Exercise goal >> Among the records, which lines hold the word "brique"? Pick them out.

Source material >>
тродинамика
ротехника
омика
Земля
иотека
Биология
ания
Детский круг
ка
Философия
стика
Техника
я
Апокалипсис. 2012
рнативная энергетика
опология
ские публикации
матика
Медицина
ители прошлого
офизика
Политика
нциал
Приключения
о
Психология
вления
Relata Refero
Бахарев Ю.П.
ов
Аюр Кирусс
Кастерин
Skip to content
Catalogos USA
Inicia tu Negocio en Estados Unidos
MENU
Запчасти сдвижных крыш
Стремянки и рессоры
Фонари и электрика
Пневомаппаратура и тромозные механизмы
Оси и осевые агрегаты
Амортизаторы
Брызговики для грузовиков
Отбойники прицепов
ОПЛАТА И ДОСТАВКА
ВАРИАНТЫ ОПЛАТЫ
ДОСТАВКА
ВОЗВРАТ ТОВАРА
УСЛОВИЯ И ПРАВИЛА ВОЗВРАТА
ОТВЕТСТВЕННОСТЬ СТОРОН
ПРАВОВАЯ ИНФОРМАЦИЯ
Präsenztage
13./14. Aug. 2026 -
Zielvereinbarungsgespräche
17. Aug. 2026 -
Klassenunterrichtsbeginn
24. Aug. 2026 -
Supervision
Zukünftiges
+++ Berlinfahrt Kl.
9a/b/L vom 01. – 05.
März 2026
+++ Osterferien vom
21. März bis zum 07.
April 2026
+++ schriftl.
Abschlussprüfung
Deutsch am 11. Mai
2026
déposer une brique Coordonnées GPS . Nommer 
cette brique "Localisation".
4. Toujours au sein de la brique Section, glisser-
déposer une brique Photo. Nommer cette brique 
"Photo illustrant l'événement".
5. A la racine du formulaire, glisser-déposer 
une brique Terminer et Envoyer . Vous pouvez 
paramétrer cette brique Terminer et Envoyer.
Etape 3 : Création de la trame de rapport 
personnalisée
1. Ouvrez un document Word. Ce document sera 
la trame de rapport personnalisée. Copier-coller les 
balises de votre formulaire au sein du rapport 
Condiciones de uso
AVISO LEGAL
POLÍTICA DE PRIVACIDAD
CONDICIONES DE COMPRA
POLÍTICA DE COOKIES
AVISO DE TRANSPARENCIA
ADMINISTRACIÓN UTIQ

Answer space >>
déposer une brique Coordonnées GPS . Nommer 
cette brique "Localisation".
4. Toujours au sein de la brique Section, glisser-
déposer une brique Photo. Nommer cette brique 
une brique Terminer et Envoyer . Vous pouvez 
paramétrer cette brique Terminer et Envoyer.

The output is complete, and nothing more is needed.